Texto fornecido

==================================================

Tem alguns jeitos de descobrir aproximadamente quanto outras pessoas ganham. Frilas como eu podem postar informação anonimamente sobre quanto recebem no WhoPaysWriters.com. Você pode encontrar médias de cada carreira em sites como PayScale ou CarrerBliss. Mas você não sabe que seu amigo está trabalhando no mesmo emprego há dez anos sem aumento, ou que outro amigo está com uma dívida gigante no cartão de crédito para parecer que tem um estilo de vida confortável. Você não sabe quanto seu tio que trabalha na bolsa ganha a mais que sua tia professora; se soubesse, você podia se perguntar por quê.

A campanha Fight for $15 de trabalhadores de fast food nos EUA tem tido sucesso, pelo menos em parte, porque tem um número específico ligado a ela, um número que lembra quão pouco esses trabalhadores recebem. Há outros protestos mais sutis contra o status quo, como Maria Bamford usando seu discurso na formatura da Universidade de Minnesota para discutir exatamente como negociou sua taxa de palestra, ensinando seus espectadores a valorizar seu trabalho.

Fazer perguntas sobre dinheiro parece algo íntimo porque é uma coisa íntima. Mas é essa falta de intimidade que nos impede de saber que desigualdades nossos amigos, familiares e colegas enfrentam. Podemos morrer sem saber quão pouco os garçons que nos servem ou os professores que educam nossos filhos recebem. Isso é um problema. Vamos falar de dinheiro.

==================================================

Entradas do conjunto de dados
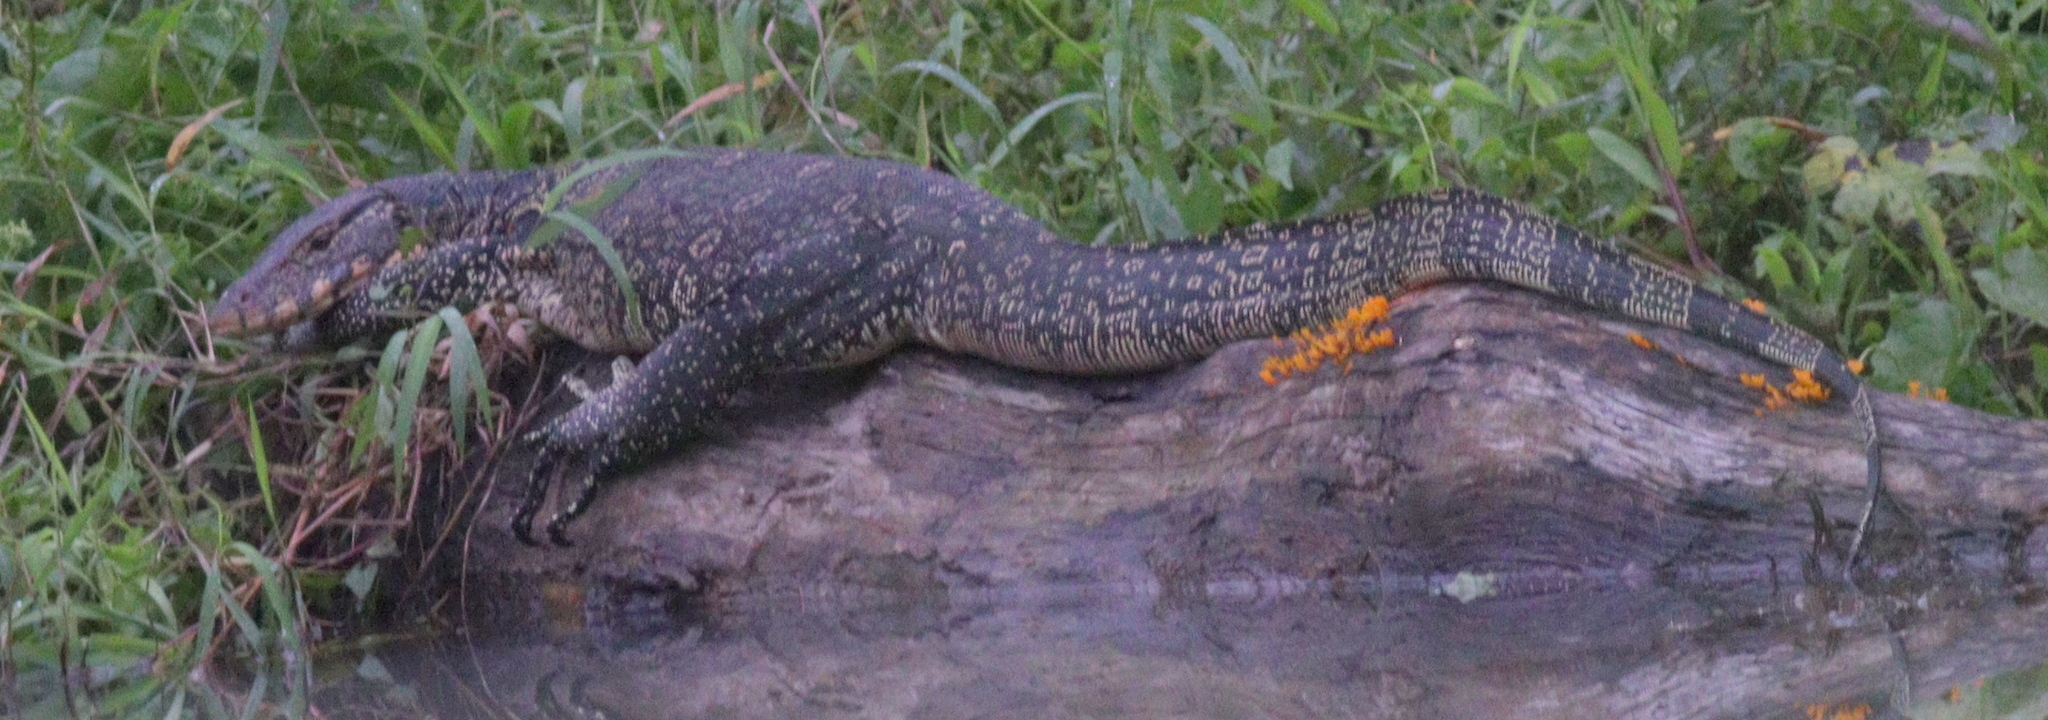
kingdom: Animalia
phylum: Chordata
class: Squamata
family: Varanidae
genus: Varanus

==================================================

Tarefas propostas
1. Segundo o texto sobre salários, em que site frilas podem postar anonimamente quanto recebem?
2. Copie, por favor, um trecho do texto sobre salários: comece nas palavras "A campanha Fight" e pare depois de "falar de dinheiro.".

Respostas por tarefa
1. No WhoPaysWriters.com.

2.
A campanha Fight for $15 de trabalhadores de fast food nos EUA tem tido sucesso, pelo menos em parte, porque tem um número específico ligado a ela, um número que lembra quão pouco esses trabalhadores recebem. Há outros protestos mais sutis contra o status quo, como Maria Bamford usando seu discurso na formatura da Universidade de Minnesota para discutir exatamente como negociou sua taxa de palestra, ensinando seus espectadores a valorizar seu trabalho.

Fazer perguntas sobre dinheiro parece algo íntimo porque é uma coisa íntima. Mas é essa falta de intimidade que nos impede de saber que desigualdades nossos amigos, familiares e colegas enfrentam. Podemos morrer sem saber quão pouco os garçons que nos servem ou os professores que educam nossos filhos recebem. Isso é um problema. Vamos falar de dinheiro.